I think that rocks. You and I came of age at exactly the time where it was cool to be cynical, to make art that was totally void of earnestness. Unlearning that has actually been kind of difficult for me, so listening to a song like “Ballerino”–

Dude, love rocks. And you’re so right. We grew up in the era of irony and cynicism and sometimes it’s just like, “I would actually like to be present to the feeling, thank you.”

Right? That heavily ironic messaging was so ubiquitous when we were teenagers. I feel both like a product of that time and incredibly resistant to it. On that note, I have a corny friendship thought to round out this interview. Listening to your music, reading your poetry, and being in community with you makes me feel more comfortable being myself. Really shortly after becoming friends with you, I was like, “This person is striving so hard to be exactly who they are,” and I feel that from this album, too. I wonder, how did this album change your perception of yourself, if at all?

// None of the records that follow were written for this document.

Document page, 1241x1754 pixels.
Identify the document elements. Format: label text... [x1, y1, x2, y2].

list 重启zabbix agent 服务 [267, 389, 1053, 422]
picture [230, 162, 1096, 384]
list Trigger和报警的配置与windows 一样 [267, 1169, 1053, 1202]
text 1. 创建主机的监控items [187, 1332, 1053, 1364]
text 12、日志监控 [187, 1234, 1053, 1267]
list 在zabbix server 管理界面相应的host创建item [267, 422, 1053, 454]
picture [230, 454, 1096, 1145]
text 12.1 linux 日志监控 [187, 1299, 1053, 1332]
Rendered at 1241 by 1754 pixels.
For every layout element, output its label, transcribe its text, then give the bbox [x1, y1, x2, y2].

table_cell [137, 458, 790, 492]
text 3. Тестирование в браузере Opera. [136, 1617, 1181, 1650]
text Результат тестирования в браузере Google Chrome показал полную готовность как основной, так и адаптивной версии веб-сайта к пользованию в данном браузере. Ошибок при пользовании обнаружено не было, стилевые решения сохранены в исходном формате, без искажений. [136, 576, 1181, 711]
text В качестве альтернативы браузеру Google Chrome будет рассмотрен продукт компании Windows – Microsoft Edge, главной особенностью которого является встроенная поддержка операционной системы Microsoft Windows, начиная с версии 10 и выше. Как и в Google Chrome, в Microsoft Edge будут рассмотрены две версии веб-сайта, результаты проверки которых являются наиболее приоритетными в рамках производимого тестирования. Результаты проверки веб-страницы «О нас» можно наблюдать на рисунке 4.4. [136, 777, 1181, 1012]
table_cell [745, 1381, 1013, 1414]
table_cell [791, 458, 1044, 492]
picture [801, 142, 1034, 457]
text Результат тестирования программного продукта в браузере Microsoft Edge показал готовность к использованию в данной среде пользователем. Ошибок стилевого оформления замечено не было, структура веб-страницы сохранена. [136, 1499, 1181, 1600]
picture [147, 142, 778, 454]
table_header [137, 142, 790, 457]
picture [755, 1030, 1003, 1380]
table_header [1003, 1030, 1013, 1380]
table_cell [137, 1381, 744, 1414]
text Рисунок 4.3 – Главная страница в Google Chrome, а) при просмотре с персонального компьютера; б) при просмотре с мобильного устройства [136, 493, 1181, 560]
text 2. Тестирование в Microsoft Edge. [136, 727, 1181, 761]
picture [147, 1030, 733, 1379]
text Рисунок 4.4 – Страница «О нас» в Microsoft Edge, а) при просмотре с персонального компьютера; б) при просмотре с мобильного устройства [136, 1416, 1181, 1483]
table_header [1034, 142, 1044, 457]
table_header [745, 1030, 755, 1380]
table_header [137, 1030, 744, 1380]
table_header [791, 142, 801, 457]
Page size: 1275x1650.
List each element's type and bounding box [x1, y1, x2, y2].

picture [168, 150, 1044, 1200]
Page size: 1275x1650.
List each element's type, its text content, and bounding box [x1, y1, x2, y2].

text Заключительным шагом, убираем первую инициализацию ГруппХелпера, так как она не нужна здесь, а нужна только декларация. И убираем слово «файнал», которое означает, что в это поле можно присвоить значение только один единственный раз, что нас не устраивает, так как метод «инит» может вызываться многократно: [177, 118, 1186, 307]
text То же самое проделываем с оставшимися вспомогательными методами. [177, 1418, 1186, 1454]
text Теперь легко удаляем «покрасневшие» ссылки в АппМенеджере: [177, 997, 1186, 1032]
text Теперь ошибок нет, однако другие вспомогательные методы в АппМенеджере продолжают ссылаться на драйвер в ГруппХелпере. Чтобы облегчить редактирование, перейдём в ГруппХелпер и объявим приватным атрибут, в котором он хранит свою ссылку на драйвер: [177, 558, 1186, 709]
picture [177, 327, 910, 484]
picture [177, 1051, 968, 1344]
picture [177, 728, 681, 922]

Josie! That means so much to me. Our friendship is a lot of the reason I was able to stay closer to myself in grad school, which was such an isolating period of time. Regarding the album, I feel like I now have a different understanding of myself as a storyteller. I’ve surprised myself with what I’m able to do. That has been true especially with some of the music videos. Filming “Backlit,” I felt so proud of myself as a performer and more confident in what I can convey emotionally. There’s this thing we always say in poetry: “The poem is smarter than you are.” Right now I’m in a moment where I’m thinking a lot about “Violet Lozenge,” partially because its emotional content is feeling relevant again. There are younger versions of myself that really used to embarrass me. Or, I’d look back on that person and think, “Wow, I wasn’t graceful enough.” These songs are an exercise in metabolizing that shame into something else. I now feel really proud of younger me, and think there was actually a lot of wisdom in how I moved through the world so governed by my feelings.

I’m really excited to see who I am when I record music next. I’ve learned so much from the process and suspect I’ll be in a really different place the next time I’m working on music. If this interview is a little time capsule I feel like my question for my future self is, “How are you going to enjoy it more next time?” If “Neckline” ends the album on the note of being present with my feelings, I look forward to seeing how I learn to be more present with the process in the future.

The Secret Ingredient Is More Meat is out now.